Set problem: Copy out the data below word for word, keeping every line, character, and number unchanged.
===
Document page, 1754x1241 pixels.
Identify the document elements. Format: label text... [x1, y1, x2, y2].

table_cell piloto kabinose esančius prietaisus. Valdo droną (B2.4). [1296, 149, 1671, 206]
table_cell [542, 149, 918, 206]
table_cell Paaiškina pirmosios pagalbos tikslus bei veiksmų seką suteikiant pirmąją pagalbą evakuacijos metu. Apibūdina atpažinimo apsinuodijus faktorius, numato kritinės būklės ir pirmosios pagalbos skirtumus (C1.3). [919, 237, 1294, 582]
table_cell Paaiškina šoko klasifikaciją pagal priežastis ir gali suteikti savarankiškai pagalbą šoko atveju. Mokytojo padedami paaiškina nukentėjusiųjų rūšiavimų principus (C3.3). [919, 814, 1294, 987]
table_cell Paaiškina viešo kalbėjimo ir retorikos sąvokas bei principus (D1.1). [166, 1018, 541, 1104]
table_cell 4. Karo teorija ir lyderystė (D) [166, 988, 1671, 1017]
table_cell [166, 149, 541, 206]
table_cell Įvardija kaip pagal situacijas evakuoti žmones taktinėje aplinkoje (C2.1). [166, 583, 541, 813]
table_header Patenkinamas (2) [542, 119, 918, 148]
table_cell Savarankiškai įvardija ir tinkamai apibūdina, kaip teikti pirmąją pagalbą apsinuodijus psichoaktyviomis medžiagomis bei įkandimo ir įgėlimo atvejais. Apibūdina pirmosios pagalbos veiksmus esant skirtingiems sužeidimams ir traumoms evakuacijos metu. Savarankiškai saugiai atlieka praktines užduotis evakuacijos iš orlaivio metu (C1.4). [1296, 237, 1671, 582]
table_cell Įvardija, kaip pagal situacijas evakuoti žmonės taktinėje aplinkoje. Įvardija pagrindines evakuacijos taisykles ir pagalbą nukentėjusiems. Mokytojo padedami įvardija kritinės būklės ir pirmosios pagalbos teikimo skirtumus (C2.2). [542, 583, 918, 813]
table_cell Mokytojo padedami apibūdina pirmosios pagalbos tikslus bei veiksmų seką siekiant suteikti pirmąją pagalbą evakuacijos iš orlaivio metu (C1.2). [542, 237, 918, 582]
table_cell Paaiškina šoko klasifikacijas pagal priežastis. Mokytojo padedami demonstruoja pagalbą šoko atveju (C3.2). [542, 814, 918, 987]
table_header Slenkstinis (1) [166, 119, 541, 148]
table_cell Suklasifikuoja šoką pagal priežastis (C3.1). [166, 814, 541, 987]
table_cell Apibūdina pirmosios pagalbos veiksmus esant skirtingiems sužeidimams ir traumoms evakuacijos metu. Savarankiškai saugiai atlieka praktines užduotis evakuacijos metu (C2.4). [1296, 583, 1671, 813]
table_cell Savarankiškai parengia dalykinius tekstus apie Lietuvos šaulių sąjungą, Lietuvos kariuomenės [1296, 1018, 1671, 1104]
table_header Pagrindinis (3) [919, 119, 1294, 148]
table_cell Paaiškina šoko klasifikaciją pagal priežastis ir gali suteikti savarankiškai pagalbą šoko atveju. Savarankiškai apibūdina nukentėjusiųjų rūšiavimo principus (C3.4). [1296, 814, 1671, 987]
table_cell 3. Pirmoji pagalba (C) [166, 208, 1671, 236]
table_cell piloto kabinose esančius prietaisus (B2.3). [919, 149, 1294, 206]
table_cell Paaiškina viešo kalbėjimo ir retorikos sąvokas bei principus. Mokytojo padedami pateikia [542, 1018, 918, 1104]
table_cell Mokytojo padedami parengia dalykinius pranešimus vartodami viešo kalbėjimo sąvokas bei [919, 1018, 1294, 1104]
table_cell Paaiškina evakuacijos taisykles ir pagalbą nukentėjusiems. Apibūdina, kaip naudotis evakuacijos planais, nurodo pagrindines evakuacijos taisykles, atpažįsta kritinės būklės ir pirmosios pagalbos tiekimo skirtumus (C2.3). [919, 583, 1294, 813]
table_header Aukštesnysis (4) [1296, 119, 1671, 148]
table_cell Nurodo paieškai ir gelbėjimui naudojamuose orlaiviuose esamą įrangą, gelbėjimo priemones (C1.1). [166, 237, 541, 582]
===
Output for this exercise:
Document page, 1754x1241 pixels.
Identify the document elements. Format: label text... [x1, y1, x2, y2].

table_cell piloto kabinose esančius prietaisus. Valdo droną (B2.4). [1296, 149, 1671, 206]
table_cell [542, 149, 918, 206]
table_cell Paaiškina pirmosios pagalbos tikslus bei veiksmų seką suteikiant pirmąją pagalbą evakuacijos metu. Apibūdina atpažinimo apsinuodijus faktorius, numato kritinės būklės ir pirmosios pagalbos skirtumus (C1.3). [919, 237, 1294, 582]
table_cell Paaiškina šoko klasifikaciją pagal priežastis ir gali suteikti savarankiškai pagalbą šoko atveju. Mokytojo padedami paaiškina nukentėjusiųjų rūšiavimų principus (C3.3). [919, 814, 1294, 987]
table_cell Paaiškina viešo kalbėjimo ir retorikos sąvokas bei principus (D1.1). [166, 1018, 541, 1104]
table_cell 4. Karo teorija ir lyderystė (D) [166, 988, 1671, 1017]
table_cell [166, 149, 541, 206]
table_cell Įvardija kaip pagal situacijas evakuoti žmones taktinėje aplinkoje (C2.1). [166, 583, 541, 813]
table_header Patenkinamas (2) [542, 119, 918, 148]
table_cell Savarankiškai įvardija ir tinkamai apibūdina, kaip teikti pirmąją pagalbą apsinuodijus psichoaktyviomis medžiagomis bei įkandimo ir įgėlimo atvejais. Apibūdina pirmosios pagalbos veiksmus esant skirtingiems sužeidimams ir traumoms evakuacijos metu. Savarankiškai saugiai atlieka praktines užduotis evakuacijos iš orlaivio metu (C1.4). [1296, 237, 1671, 582]
table_cell Įvardija, kaip pagal situacijas evakuoti žmonės taktinėje aplinkoje. Įvardija pagrindines evakuacijos taisykles ir pagalbą nukentėjusiems. Mokytojo padedami įvardija kritinės būklės ir pirmosios pagalbos teikimo skirtumus (C2.2). [542, 583, 918, 813]
table_cell Mokytojo padedami apibūdina pirmosios pagalbos tikslus bei veiksmų seką siekiant suteikti pirmąją pagalbą evakuacijos iš orlaivio metu (C1.2). [542, 237, 918, 582]
table_cell Paaiškina šoko klasifikacijas pagal priežastis. Mokytojo padedami demonstruoja pagalbą šoko atveju (C3.2). [542, 814, 918, 987]
table_header Slenkstinis (1) [166, 119, 541, 148]
table_cell Suklasifikuoja šoką pagal priežastis (C3.1). [166, 814, 541, 987]
table_cell Apibūdina pirmosios pagalbos veiksmus esant skirtingiems sužeidimams ir traumoms evakuacijos metu. Savarankiškai saugiai atlieka praktines užduotis evakuacijos metu (C2.4). [1296, 583, 1671, 813]
table_cell Savarankiškai parengia dalykinius tekstus apie Lietuvos šaulių sąjungą, Lietuvos kariuomenės [1296, 1018, 1671, 1104]
table_header Pagrindinis (3) [919, 119, 1294, 148]
table_cell Paaiškina šoko klasifikaciją pagal priežastis ir gali suteikti savarankiškai pagalbą šoko atveju. Savarankiškai apibūdina nukentėjusiųjų rūšiavimo principus (C3.4). [1296, 814, 1671, 987]
table_cell 3. Pirmoji pagalba (C) [166, 208, 1671, 236]
table_cell piloto kabinose esančius prietaisus (B2.3). [919, 149, 1294, 206]
table_cell Paaiškina viešo kalbėjimo ir retorikos sąvokas bei principus. Mokytojo padedami pateikia [542, 1018, 918, 1104]
table_cell Mokytojo padedami parengia dalykinius pranešimus vartodami viešo kalbėjimo sąvokas bei [919, 1018, 1294, 1104]
table_cell Paaiškina evakuacijos taisykles ir pagalbą nukentėjusiems. Apibūdina, kaip naudotis evakuacijos planais, nurodo pagrindines evakuacijos taisykles, atpažįsta kritinės būklės ir pirmosios pagalbos tiekimo skirtumus (C2.3). [919, 583, 1294, 813]
table_header Aukštesnysis (4) [1296, 119, 1671, 148]
table_cell Nurodo paieškai ir gelbėjimui naudojamuose orlaiviuose esamą įrangą, gelbėjimo priemones (C1.1). [166, 237, 541, 582]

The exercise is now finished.